Most importantly it makes adding or removing effects (i.e. nodes) easy, as well as the ability to create different node trees depending on the feature set (e.g. desktop vs. mobile). Later on it should be possible to extend the system to allow users to add new nodes through a scripting interface, taking the renderer extensibility to a whole new level.
Unlike the last two changes, which focus on the design, this one can significantly improve rendering quality and/or performance. I won't go into details about it, but the gist of it that by combining rendering results from previous frames you can spread out various shading calculations over those frames.
As one example take SSAO, which needs to take a bunch of samples for every pixel, in order to determine its occlusion value. Instead of taking 64 samples every frame, you can take 8 samples every frame and then blend the effect over 8 frames. This works for variety of effects, including SSR or just general-purpose antialiasing (e.g. MSAA takes 4 samples per frame, Temporal AA takes 1, yet the quality is nearly the same + temporal also solves any temporal aliasing issues like shimmer, so it's potentially even better quality, at almost quarter the cost).
The main problem with this approach is of course camera and object movement. It only works if the pixels blended represent the same surface as they were last frame. If camera and scene is still, we have no problem, but that is rarely the case. But it turns out that using some fairly simple heuristics by tracking camera movement and object movement (through a velocity buffer), comparing the distance and (more importantly) color similarity, the effect works really well.
I've implemented a general-purpose temporal filtering algorithm that's quite customizable, and is currently used for the SSR effect. Eventually I'll add it for the SSAO effect and also add a full on temporal anti-aliasing effect. They should be pretty simple to add now that the filtering algorithm is done, but I decided I didn't want to spend even more time on unplanned renderer features, so they'll come a bit later.
I can see this being used in a lot of areas, and many large engines have already adopted it.
I've started work on the macOS port, which is the final major feature before v1.0. The macOS specific features should be implemented fairly quickly and easily, but what worries me is that macOS only supports OpenGL 4.1. And this is a fairly ancient OpenGL version that doesn't support some major rendering effects which were based on OpenGL 4.5 (like compute :( ).

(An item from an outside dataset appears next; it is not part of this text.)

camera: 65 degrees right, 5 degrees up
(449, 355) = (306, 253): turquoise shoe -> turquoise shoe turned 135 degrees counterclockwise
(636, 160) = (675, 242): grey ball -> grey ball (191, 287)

I've still yet to explore this but one solution would be to add Metal render API support. It wouldn't be impossible but I would then also need to add cross-compilation for Metal shaders as well. Also not impossible, but those features would be another ~3 months of work at least, which I'm not willing to afford at the moment. It is definitely something I want to do in the future however.
Instead I'm likely going to create a separate versions of rendering effects not supported on OpenGL 4.1 (i.e. a separate rendering path). The quality loss should hopefully be minimal, and those versions will then also serve for the mobile version of the renderer (since mobiles also have limited capabilities). This means I might be adding mobile versions of the engine sooner than planned - their ports should be even simpler than Linux/macOS as editor doesn't need to be ported, and it uses a lot of platform specific functionality not used during normal runs.
Another thing I'm slowly working on, is porting all the boilerplate scripting glue code to the automated ScriptBindingGenerator approach. This system allows me to "tag" different C++ elements for export, and the tool (based on Clang) does the rest - it's very intuitive and super easy to export C++ code to the scripting world (takes literally seconds!). Most components/resources have already been ported, and when I'm completely done it should be fairly easy to auto-generate a set of SWIG files, exposing the entire API to other languages such as Pyhton, Java or Lua!